## RECORDED INFORMATION
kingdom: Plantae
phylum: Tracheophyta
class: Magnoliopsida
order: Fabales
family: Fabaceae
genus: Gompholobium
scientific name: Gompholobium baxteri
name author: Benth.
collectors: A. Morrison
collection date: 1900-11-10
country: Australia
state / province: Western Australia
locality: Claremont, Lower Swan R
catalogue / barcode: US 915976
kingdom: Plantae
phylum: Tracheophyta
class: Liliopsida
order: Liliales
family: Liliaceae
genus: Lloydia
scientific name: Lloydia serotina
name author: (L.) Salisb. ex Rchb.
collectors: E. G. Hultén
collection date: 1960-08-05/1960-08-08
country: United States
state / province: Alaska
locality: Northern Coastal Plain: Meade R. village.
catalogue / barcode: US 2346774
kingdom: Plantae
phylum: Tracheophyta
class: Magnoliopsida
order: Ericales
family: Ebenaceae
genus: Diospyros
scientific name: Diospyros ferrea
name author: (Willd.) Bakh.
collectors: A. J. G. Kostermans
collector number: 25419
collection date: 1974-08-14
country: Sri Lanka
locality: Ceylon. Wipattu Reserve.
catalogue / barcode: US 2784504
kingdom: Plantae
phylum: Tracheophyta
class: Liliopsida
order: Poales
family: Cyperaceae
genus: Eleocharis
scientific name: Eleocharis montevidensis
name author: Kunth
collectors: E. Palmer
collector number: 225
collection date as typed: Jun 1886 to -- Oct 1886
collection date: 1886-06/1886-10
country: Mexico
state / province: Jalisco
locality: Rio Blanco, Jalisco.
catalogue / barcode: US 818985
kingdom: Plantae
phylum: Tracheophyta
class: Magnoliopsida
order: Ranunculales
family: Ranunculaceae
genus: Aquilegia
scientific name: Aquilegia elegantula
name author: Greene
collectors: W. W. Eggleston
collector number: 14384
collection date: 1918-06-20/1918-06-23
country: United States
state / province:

## THE TASK
Copy out all of the lines above, word for word, without changing anything.

## TASK RESULT
kingdom: Plantae
phylum: Tracheophyta
class: Magnoliopsida
order: Fabales
family: Fabaceae
genus: Gompholobium
scientific name: Gompholobium baxteri
name author: Benth.
collectors: A. Morrison
collection date: 1900-11-10
country: Australia
state / province: Western Australia
locality: Claremont, Lower Swan R
catalogue / barcode: US 915976
kingdom: Plantae
phylum: Tracheophyta
class: Liliopsida
order: Liliales
family: Liliaceae
genus: Lloydia
scientific name: Lloydia serotina
name author: (L.) Salisb. ex Rchb.
collectors: E. G. Hultén
collection date: 1960-08-05/1960-08-08
country: United States
state / province: Alaska
locality: Northern Coastal Plain: Meade R. village.
catalogue / barcode: US 2346774
kingdom: Plantae
phylum: Tracheophyta
class: Magnoliopsida
order: Ericales
family: Ebenaceae
genus: Diospyros
scientific name: Diospyros ferrea
name author: (Willd.) Bakh.
collectors: A. J. G. Kostermans
collector number: 25419
collection date: 1974-08-14
country: Sri Lanka
locality: Ceylon. Wipattu Reserve.
catalogue / barcode: US 2784504
kingdom: Plantae
phylum: Tracheophyta
class: Liliopsida
order: Poales
family: Cyperaceae
genus: Eleocharis
scientific name: Eleocharis montevidensis
name author: Kunth
collectors: E. Palmer
collector number: 225
collection date as typed: Jun 1886 to -- Oct 1886
collection date: 1886-06/1886-10
country: Mexico
state / province: Jalisco
locality: Rio Blanco, Jalisco.
catalogue / barcode: US 818985
kingdom: Plantae
phylum: Tracheophyta
class: Magnoliopsida
order: Ranunculales
family: Ranunculaceae
genus: Aquilegia
scientific name: Aquilegia elegantula
name author: Greene
collectors: W. W. Eggleston
collector number: 14384
collection date: 1918-06-20/1918-06-23
country: United States
state / province:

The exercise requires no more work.